In Rand's fantastic formulation, Atlas represents the irreplaceable geniuses with big ideas, like how only Edison could have invented light bulbs or practical electrical power and only Bell could have invented the telephone and only Fulton could have perfected the steam engine... oh, but of course, you who are reading this probably knew from my first example that's not true at all. None of those technological achievements could have happened without the sum of available knowledge and technology making them possible, and at the point they became possible, multiple people grasped the potential and in some cases they literally raced each other to the patent office (when they weren't co-opting or sabotaging each other).
Here in the real world, the giant who bears the weight of the world on their shoulders is not an individual sitting at the top of a corporate org chart but the masses of people whose work makes our life possible, whose labor provides the value that makes stock in Amazon so valuable on the market.
Here, today, across the country and across the world, those would subscribe to a Randian view are forcibly having their eyes opened to the fact that they have been sitting comfortably atop a pile of people whose lives and labor they have not properly valued before.
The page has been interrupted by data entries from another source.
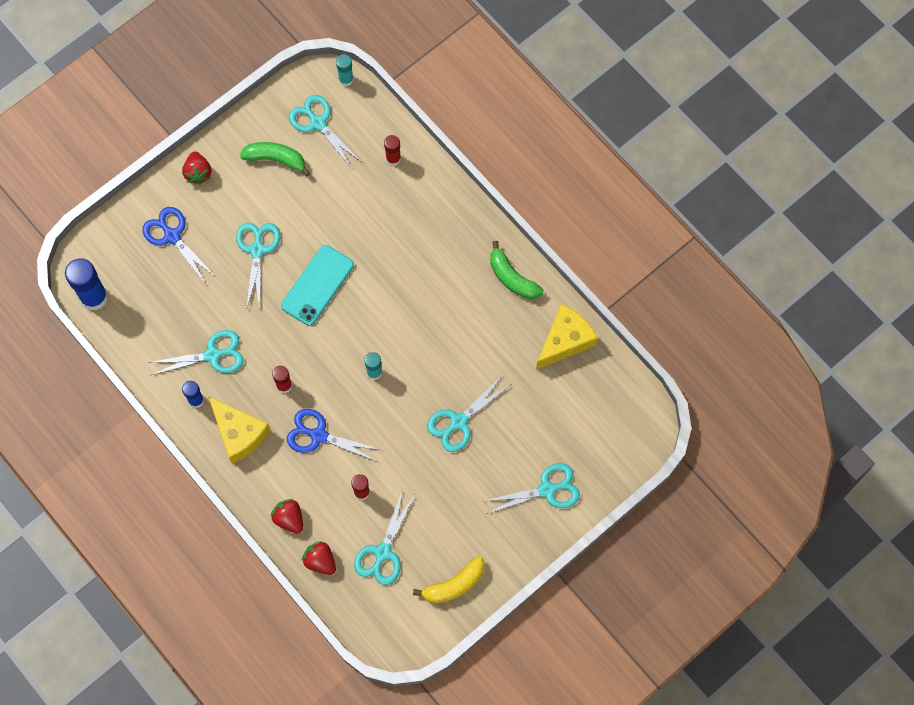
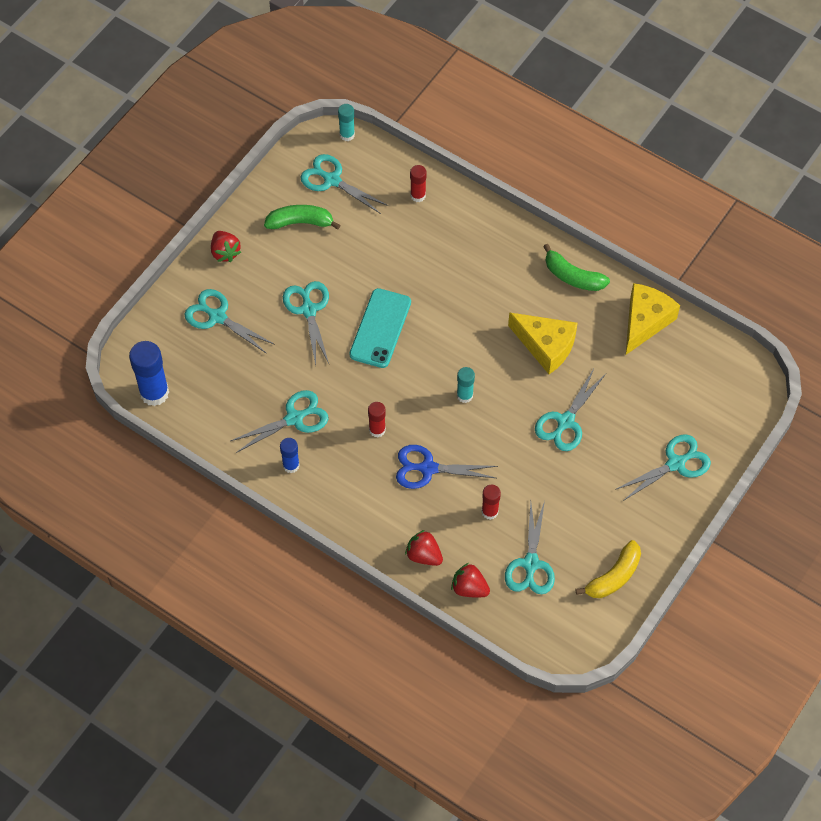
camera: 15 degrees left, 10 degrees down
blue scissors [142,207,216,283] -> turquoise scissors [185,289,275,354]
yellow cheese [208,396,271,463] -> yellow cheese moved to [508,312,577,374]

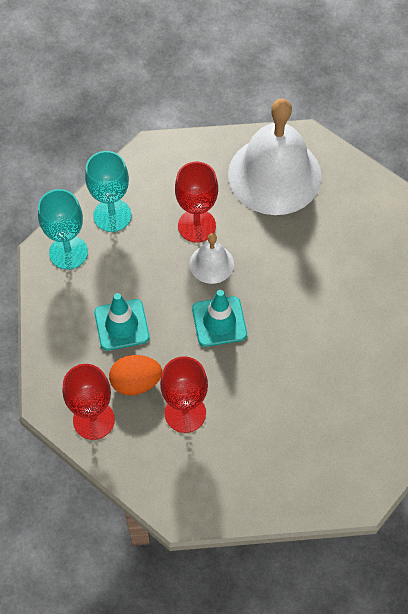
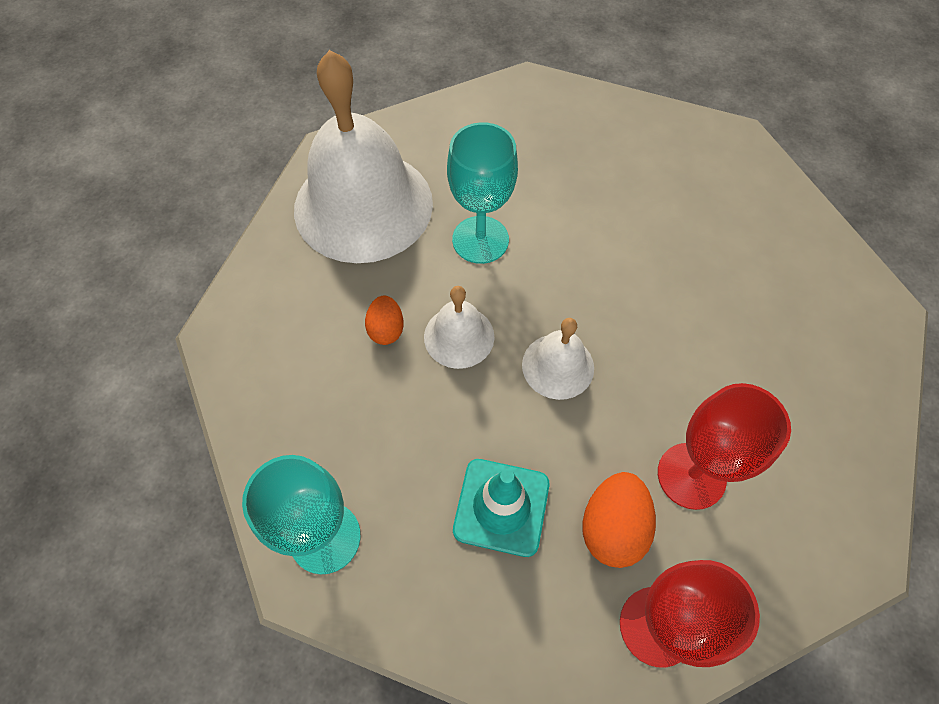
camera: 65 degrees left, 0 degrees up
turquoise goblet [85,151,131,232] -> turquoise goblet moved to [447,122,518,264]
red goblet [175,162,218,242] -> orange egg [365,295,404,345]
turquoise traffic cone [192,290,247,347] -> white bell [522,318,594,400]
Governors and mayors are declaring that we must keep essential services going among shutdowns and lockdowns and when they see that they mean grocery stores and restaurants and delivery services and transportation services whose workers are employed at-will, overworked, and underpaid. Figuring out how to keep these businesses going in the coming weeks and months is an inevitable and obvious hurdle.
Right beyond that one is how we keep the theater ushers and bookstore clerks and school custodians and teachers and all the other working-class people who would be the customers of those essential services looped into those services.
I honestly see only two ways to go.
If you love free market capitalism and hate centrally-planned government-controlled economies, you're not going to like the other one. Because in the other one, the government assumes control of the production and distribution of food and medicine and other necessities and just starts rationing them out as well as they can figure out how to based on what they assume people need.
Does that sound like anybody's idea of a good time?
I got to say, I'm not a fan of that idea. I would not endorse that plan except as a desperate, last-resort measure to keep people alive.
But that's where we're going to wind up, if we don't keep money circulating. It doesn't really ultimately matter where that money comes from — borrowed from the future, issued by the government, or appropriated from the ultrawealthy — because one way or the other, it's got to happen to avoid that nightmare scenario. The economy functions on spending, on money changing hands, on one person who needs or wants something spending money that winds up in the hands of another person (or more often in fractions, in many people's hands), and so on. Each dollar infused gets spent more than once. The point is to put them where they're needed, and keep putting them there.
And hey, if we do this... some part of this, any version of this... maybe we'll learn some interesting things about the real nature of money, wealth, and prosperity. Maybe we'll figure out some things that are worth doing long-term, just to keep things on more of an even keel in the uncertain waters of the future and to hedge against the next catastrophe.
The fundamentals of the economy are people.
You have to take care of your people or you don't, fundamentally, have an economy.